Jail for Chinese man trying to export carbon fibre with military applications from US

NEW YORK (REUTERS) - A Chinese man who pleaded guilty to US charges of illegally trying to export to China high-grade carbon fibre used primarily in aerospace and military applications was sentenced to three years in prison on Thursday (Aug 31).

The sentence imposed on Sun Fuyi Sun by US District Judge Alvin Hellerstein, in Manhattan federal court, was less than the 46 months called for by federal guidelines. Judge Hellerstein said he was taking into account Sun's mental health conditions, which include bipolar disorder.

Sun's attorneys had said in a court filing that Sun was manipulated into trying to export the carbon fibre by his older brother. Ms Amy Gallicchio, one of the attorneys, declined to comment after Thursday's hearing.

Sun, 53, has already spent 16 months in jail, which will count towards the three-year sentence. Ms Gallicchio had argued at the hearing that he should be sentenced to time served, saying his mental health treatment while in US custody had not been adequate.

"I would like to be able to return to China to resume my medical treatment so I can recover from my mental conditions," Sun said through an interpreter before being sentenced.

Sun was arrested in April 2016 after he travelled to the US to obtain M60 carbon fibre, which is used in military drone aircraft, from people working as undercover US law enforcement agents, prosecutors said. He pleaded guilty in April 2017.

Sun began trying to acquire the carbon fibre around 2011, and repeatedly told undercover agents the fibre he wanted would go to the Chinese military with which he said he had a close relationship, according to prosecutors.

Prosecutors said Sun asked the undercover agents about buying about 450kg of carbon fibre for more than US$62,000. When he met the agents in New York last April, they say, Sun agreed to pay US$25,000 for carbon fibre.

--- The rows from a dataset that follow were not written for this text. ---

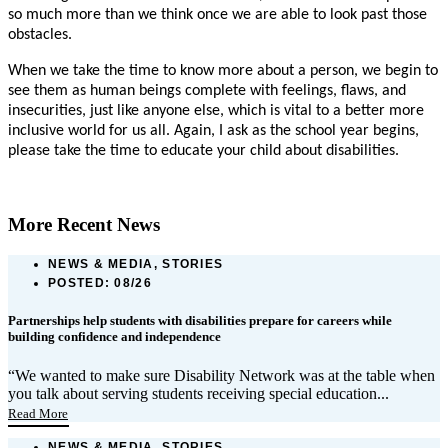
so much more than we think once we are able to look past those
obstacles.
When we take the time to know more about a person, we begin to
see them as human beings complete with feelings, flaws, and
insecurities, just like anyone else, which is vital to a better more
inclusive world for us all. Again, I ask as the school year begins,
please take the time to educate your child about disabilities.
More Recent News
NEWS & MEDIA, STORIES
POSTED:
08/26
Partnerships help students with disabilities prepare for careers while
building confidence and independence
“We wanted to make sure Disability Network was at the table when
you talk about serving students receiving special education...
Read More
NEWS & MEDIA, STORIES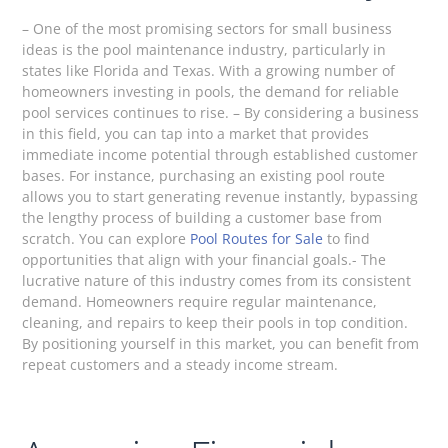
– One of the most promising sectors for small business
ideas is the pool maintenance industry, particularly in
states like Florida and Texas. With a growing number of
homeowners investing in pools, the demand for reliable
pool services continues to rise. – By considering a business
in this field, you can tap into a market that provides
immediate income potential through established customer
bases. For instance, purchasing an existing pool route
allows you to start generating revenue instantly, bypassing
the lengthy process of building a customer base from
scratch. You can explore
Pool Routes for Sale
to find
opportunities that align with your financial goals.- The
lucrative nature of this industry comes from its consistent
demand. Homeowners require regular maintenance,
cleaning, and repairs to keep their pools in top condition.
By positioning yourself in this market, you can benefit from
repeat customers and a steady income stream.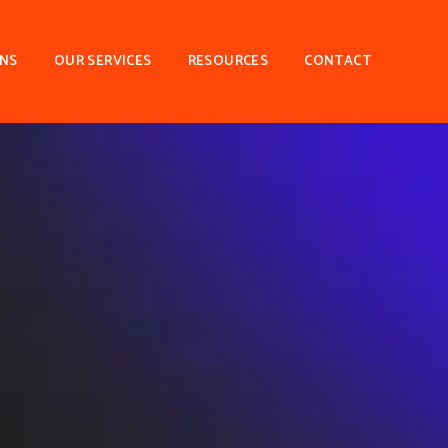
ONS
OUR SERVICES
RESOURCES
CONTACT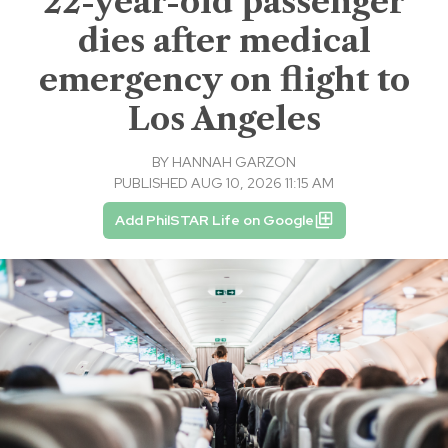
22-year-old passenger
dies after medical
emergency on flight to
Los Angeles
BY
HANNAH GARZON
PUBLISHED AUG 10, 2026 11:15 AM
Add PhilSTAR Life on Google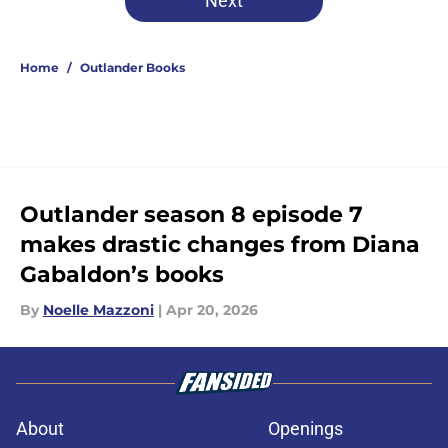
Next
Home
/
Outlander Books
Outlander season 8 episode 7
makes drastic changes from Diana
Gabaldon’s books
By
Noelle Mazzoni
|
Apr 20, 2026
About
Openings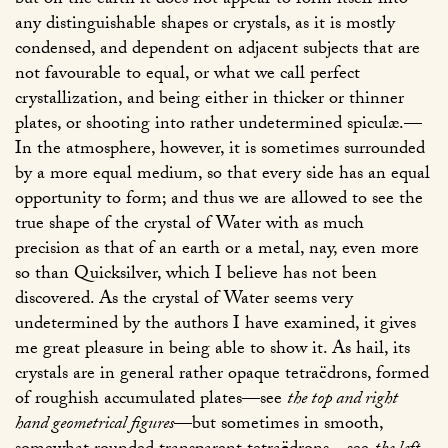
but on the earth it does not appear to form itself into
any distinguishable shapes or crystals, as it is mostly
condensed, and dependent on adjacent subjects that are
not favourable to equal, or what we call perfect
crystallization, and being either in thicker or thinner
plates, or shooting into rather undetermined spiculæ.—
In the atmosphere, however, it is sometimes surrounded
by a more equal medium, so that every side has an equal
opportunity to form; and thus we are allowed to see the
true shape of the crystal of Water with as much
precision as that of an earth or a metal, nay, even more
so than Quicksilver, which I believe has not been
discovered. As the crystal of Water seems very
undetermined by the authors I have examined, it gives
me great pleasure in being able to show it. As hail, its
crystals are in general rather opaque tetraëdrons, formed
of roughish accumulated plates—see
the top and right
hand geometrical figures
—but sometimes in smooth,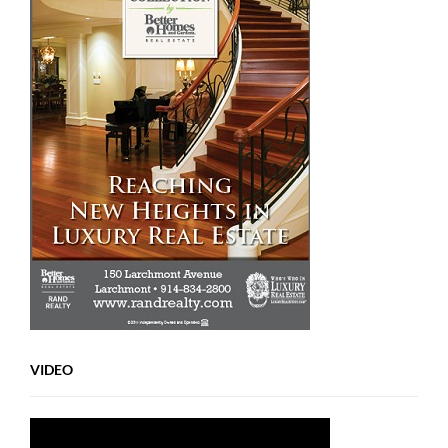
VIDEO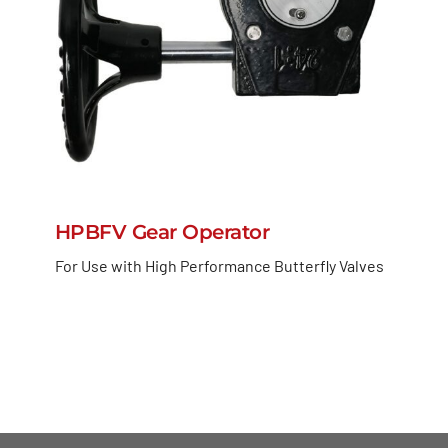
HPBFV Gear Operator
For Use with High Performance Butterfly Valves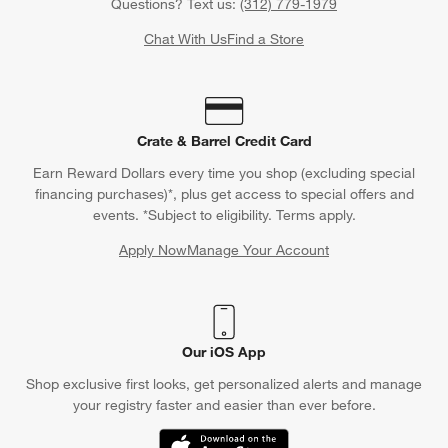
Questions? Text us:
(312) 779-1979
Chat With Us
Find a Store
Crate & Barrel Credit Card
Earn Reward Dollars every time you shop (excluding special
financing purchases)*, plus get access to special offers and
events. *Subject to eligibility. Terms apply.
Apply Now
Manage Your Account
(Opens in new window)
Our iOS App
Shop exclusive first looks, get personalized alerts and manage
your registry faster and easier than ever before.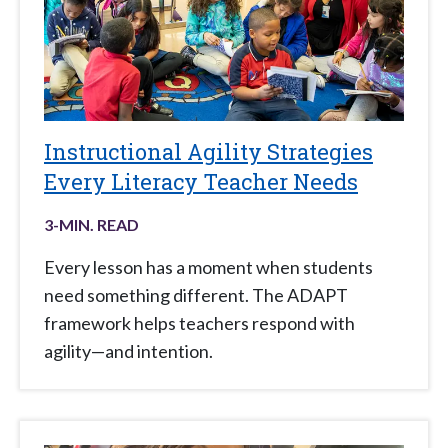
Instructional Agility Strategies
Every Literacy Teacher Needs
3
-MIN. READ
Every lesson has a moment when students
need something different. The ADAPT
framework helps teachers respond with
agility—and intention.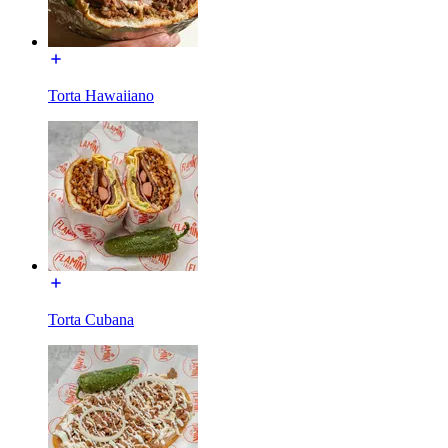
Torta Hawaiiano
Torta Cubana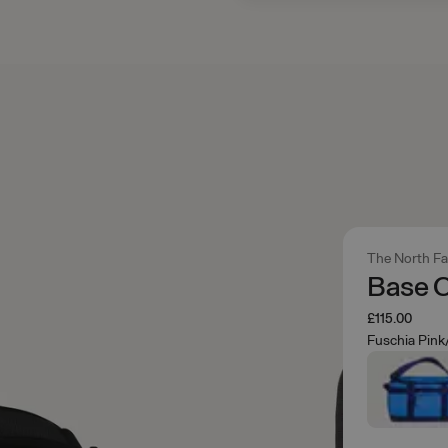
The North F
Base C
£115.00
Fuschia Pink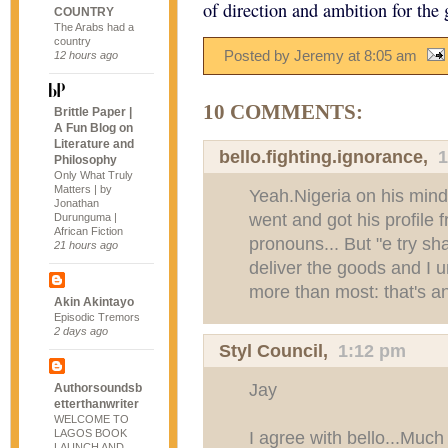
of direction and ambition for the
COUNTRY
The Arabs had a
country
Posted by Jeremy
at
8:05 am
12 hours ago
10 COMMENTS:
Brittle Paper |
A Fun Blog on
Literature and
bello.fighting.ignorance
,
1
Philosophy
Only What Truly
Matters | by
Yeah.Nigeria on his min
Jonathan
went and got his profile 
Durunguma |
African Fiction
pronouns... But "e try s
21 hours ago
deliver the goods and I 
more than most: that's a
Akin Akintayo
Episodic Tremors
2 days ago
Styl Council
,
1:12 pm
Jay
Authorsoundsb
etterthanwriter
WELCOME TO
LAGOS BOOK
I agree with bello...Muc
LAUNCH AND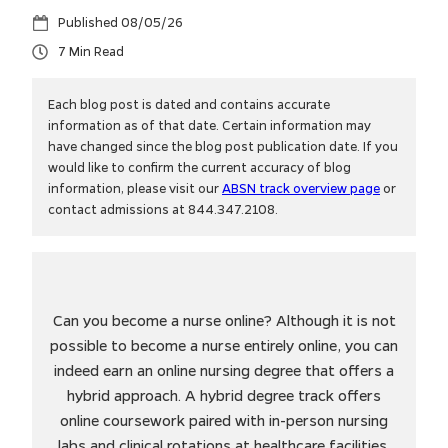
08/05/26
7
Each blog post is dated and contains accurate
information as of that date. Certain information may
have changed since the blog post publication date. If you
would like to confirm the current accuracy of blog
information, please visit our
ABSN track overview page
or
contact admissions at 844.347.2108.
Can you become a nurse online? Although it is not
possible to become a nurse entirely online, you can
indeed earn an online nursing degree that offers a
hybrid approach. A hybrid degree track offers
online coursework paired with in-person nursing
labs and clinical rotations at healthcare facilities.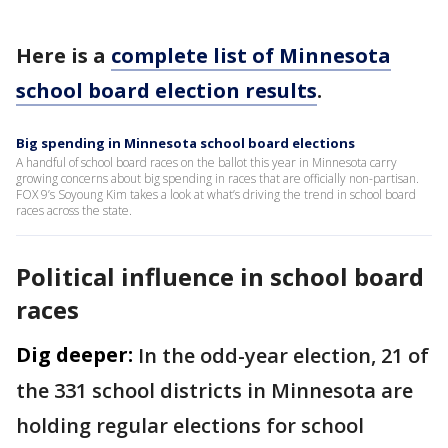
Here is a
complete list of Minnesota
school board election results
.
Big spending in Minnesota school board elections
A handful of school board races on the ballot this year in Minnesota carry
growing concerns about big spending in races that are officially non-partisan.
FOX 9’s Soyoung Kim takes a look at what’s driving the trend in school board
races across the state.
Political influence in school board
races
Dig deeper:
In the odd-year election, 21 of
the 331 school districts in Minnesota are
holding regular elections for school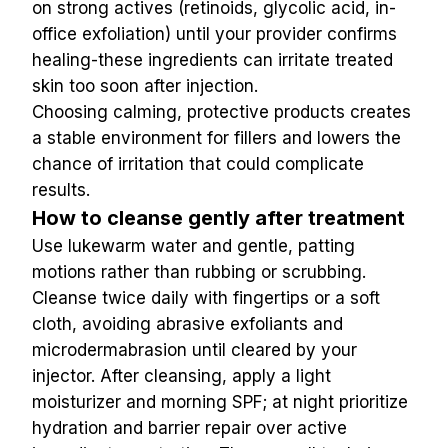
on strong actives (retinoids, glycolic acid, in-
office exfoliation) until your provider confirms 
healing-these ingredients can irritate treated 
skin too soon after injection.
Choosing calming, protective products creates 
a stable environment for fillers and lowers the 
chance of irritation that could complicate 
results.
How to cleanse gently after treatment
Use lukewarm water and gentle, patting 
motions rather than rubbing or scrubbing. 
Cleanse twice daily with fingertips or a soft 
cloth, avoiding abrasive exfoliants and 
microdermabrasion until cleared by your 
injector. After cleansing, apply a light 
moisturizer and morning SPF; at night prioritize 
hydration and barrier repair over active 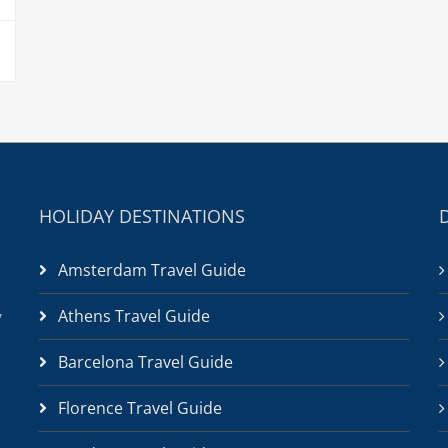
HOLIDAY DESTINATIONS
Amsterdam Travel Guide
Athens Travel Guide
/
Barcelona Travel Guide
Florence Travel Guide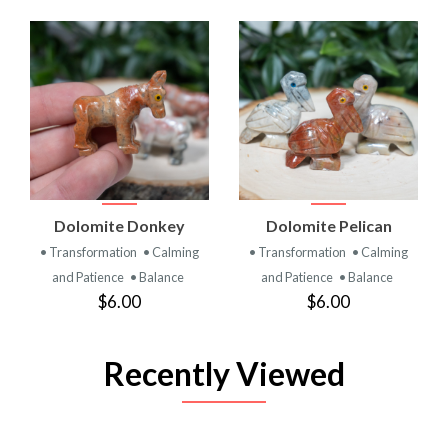
Dolomite Donkey
Dolomite Pelican
• Transformation
• Calming
• Transformation
• Calming
and Patience
• Balance
and Patience
• Balance
$6.00
$6.00
Recently Viewed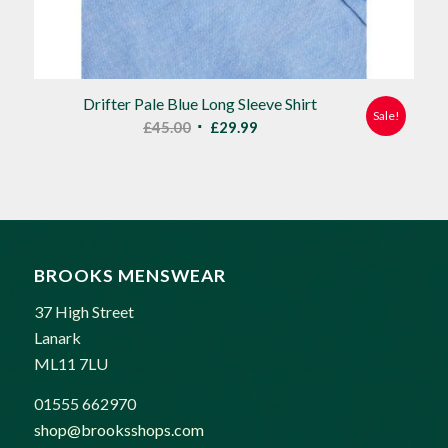
Drifter Pale Blue Long Sleeve Shirt
Sale!
Original
Current
£
45.00
£
29.99
price
price
was:
is:
£45.00.
£29.99.
BROOKS MENSWEAR
37 High Street
Lanark
ML11 7LU
01555 662970
shop@brooksshops.com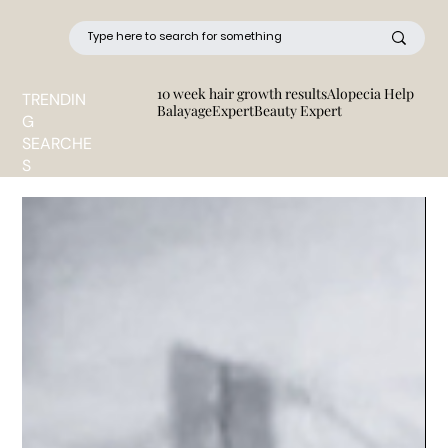
10 week hair growth results
Alopecia Help
TRENDIN
BalayageExpert
Beauty Expert
G
SEARCHE
S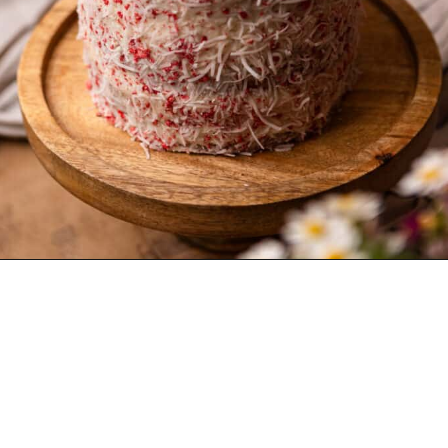
Opening
https://dollopofdough.com/strawberry-coconut-cake/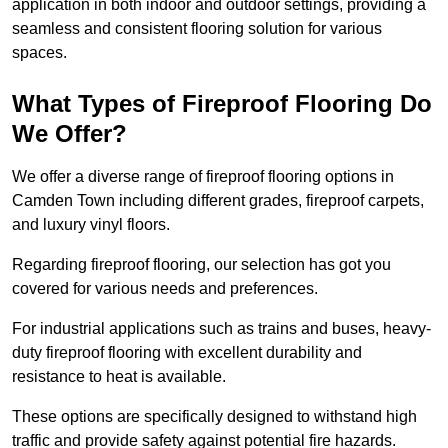
application in both indoor and outdoor settings, providing a
seamless and consistent flooring solution for various
spaces.
What Types of Fireproof Flooring Do
We Offer?
We offer a diverse range of fireproof flooring options in
Camden Town including different grades, fireproof carpets,
and luxury vinyl floors.
Regarding fireproof flooring, our selection has got you
covered for various needs and preferences.
For industrial applications such as trains and buses, heavy-
duty fireproof flooring with excellent durability and
resistance to heat is available.
These options are specifically designed to withstand high
traffic and provide safety against potential fire hazards.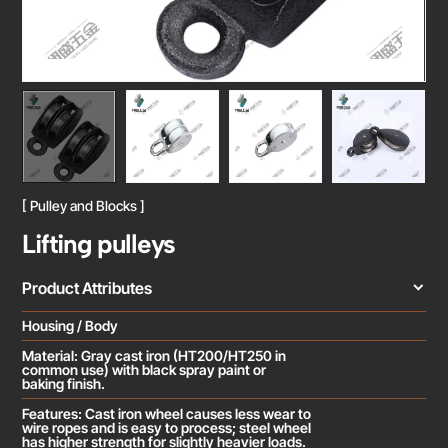
[ Pulley and Blocks ]
Lifting pulleys
Product Attributes
Housing / Body
Material: Gray cast iron (HT200/HT250 in
common use) with black spray paint or
baking finish.
Features: Cast iron wheel causes less wear to
wire ropes and is easy to process; steel wheel
has higher strength for slightly heavier loads.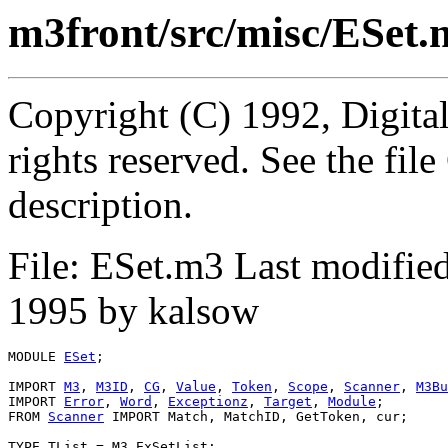
m3front/src/misc/ESet.
Copyright (C) 1992, Digita
rights reserved. See the fi
description.
File: ESet.m3 Last modifi
1995 by kalsow
MODULE 
ESet
;

IMPORT 
M3
, 
M3ID
, 
CG
, 
Value
, 
Token
, 
Scope
, 
Scanner
, 
M3Bu
IMPORT 
Error
, 
Word
, 
Exceptionz
, 
Target
, 
Module
;

FROM 
Scanner
 IMPORT Match, MatchID, GetToken, cur;

TYPE TList = M3.ExSetList;
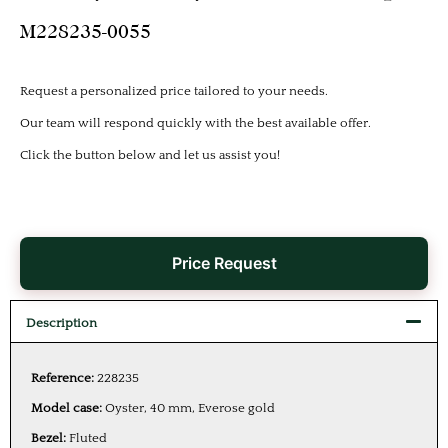
M228235-0055
Request a personalized price tailored to your needs.
Our team will respond quickly with the best available offer.
Click the button below and let us assist you!
Price Request
Description
Reference:
228235
Model case:
Oyster, 40 mm, Everose gold
Bezel:
Fluted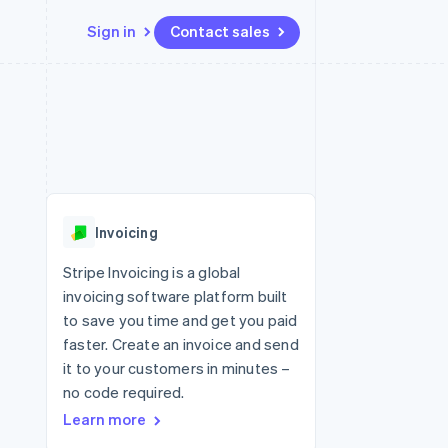
Sign in
Contact sales
Resources
Ecosystem
Contact
 marketplaces
More
App integrations
Partners
Contact sales
Product roadmap
e
Code samples
Stripe App Marketplace
Become a partner
See what's ahead
platforms
Developers blog
 platforms
re
API status
Radar
ncial services
Fraud prevention
Invoicing
Atlas
Start-up incorporation
Stripe Invoicing is a global
invoicing software platform built
Climate
Carbon removal
to save you time and get you paid
faster. Create an invoice and send
Identity
Online identity verification
it to your customers in minutes –
no code required.
Learn more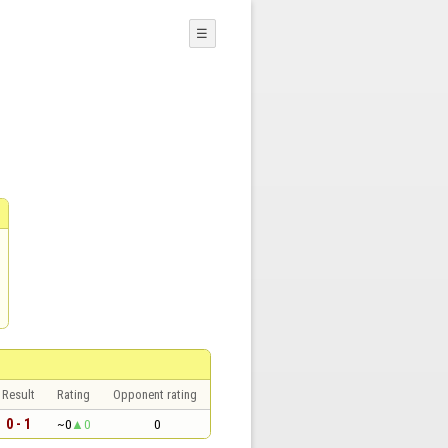
☰
Result
Rating
Opponent rating
0 - 1
~0
0
0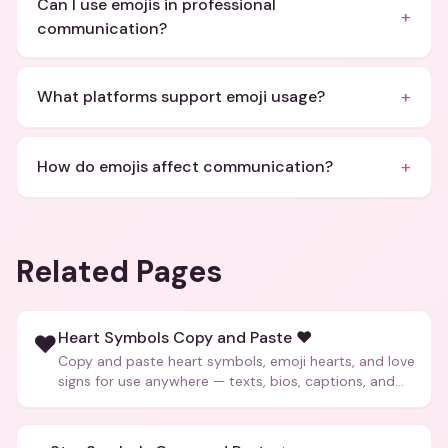
Can I use emojis in professional
+
communication?
+
What platforms support emoji usage?
+
How do emojis affect communication?
Related Pages
Heart Symbols Copy and Paste ❤️
❤️
Copy and paste heart symbols, emoji hearts, and love
signs for use anywhere — texts, bios, captions, and
more.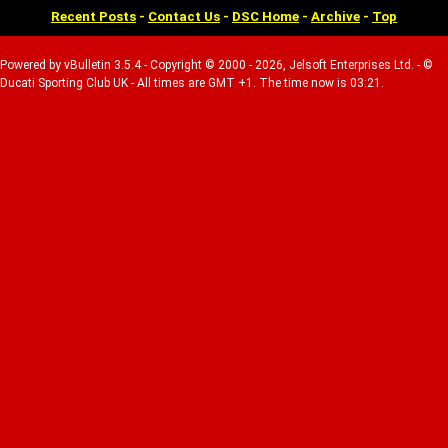
Recent Posts
-
Contact Us
-
DSC Home
-
Archive
-
Top
Powered by vBulletin 3.5.4 - Copyright © 2000 - 2026, Jelsoft Enterprises Ltd. - ©
Ducati Sporting Club UK - All times are GMT +1. The time now is 03:21.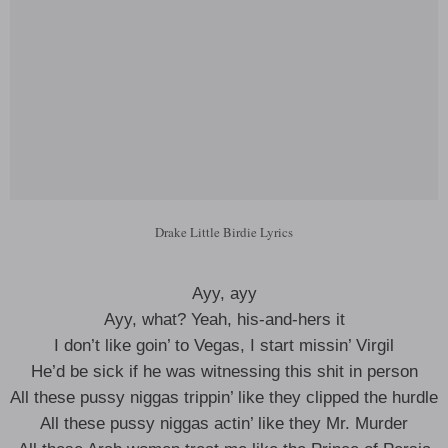
Drake Little Birdie Lyrics
Ayy, ayy
Ayy, what? Yeah, his-and-hers it
I don’t like goin’ to Vegas, I start missin’ Virgil
He’d be sick if he was witnessing this shit in person
All these pussy niggas trippin’ like they clipped the hurdle
All these pussy niggas actin’ like they Mr. Murder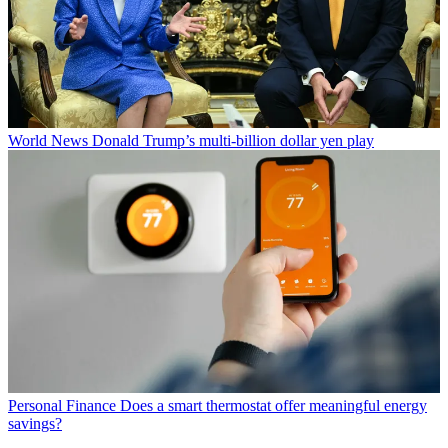
World News
Donald Trump’s multi-billion dollar yen play
Personal Finance
Does a smart thermostat offer meaningful energy
savings?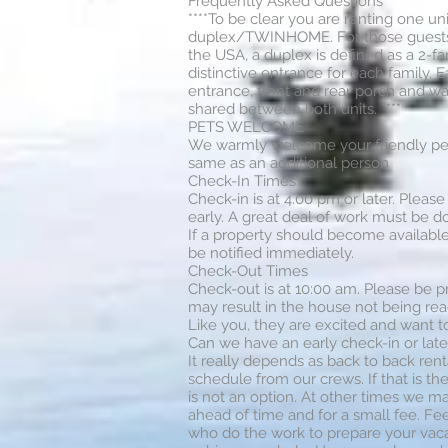
Frequently Asked Questions
****To be clear you are renting one uni
duplex/TWINHOME. For those guests t
the USA, a duplex is defined as a 2-fa
distinctive entrance for each family. 
entrance, front and rear porch and wa
shared between both units. ****
PETS WELCOME
We warmly welcome your friendly pets 
same as an additional person
Check-In Times
Check-in is at 4.00 pm or later. Please
early. A great deal of work must be do
If a property should become available 
be notified immediately.
Check-Out Times
Check-out is at 10:00 am. Please be p
may result in the house not being rea
Like you, they are excited and want t
Can we have an early check-in or late
It really depends as back to back rent
schedule from our crews. If that is th
is not an option. At other times we 
ahead of time and for a small fee. F
who do the work to prepare your vaca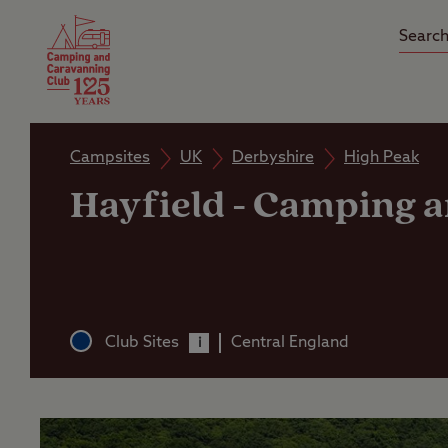
Camping Insurance
On the R
Latest Offers
Social Ca
Club Care Insurance
Arrival B
Campsites
UK
Derbyshire
High Peak
Hayfield
-
Camping an
Club Sites
Central England
i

Sun took steps to conceal the purchase from US authorities, including asking the undercover agents to use "banana" as a code word for "carbon fibre" and falsifying customs documents, prosecutors said.

His arrest underlined tensions between the US and China over intellectual property rights. The FBI has said cases of economic espionage rose 53 per cent in 2015, the majority of which involved Chinese nationals.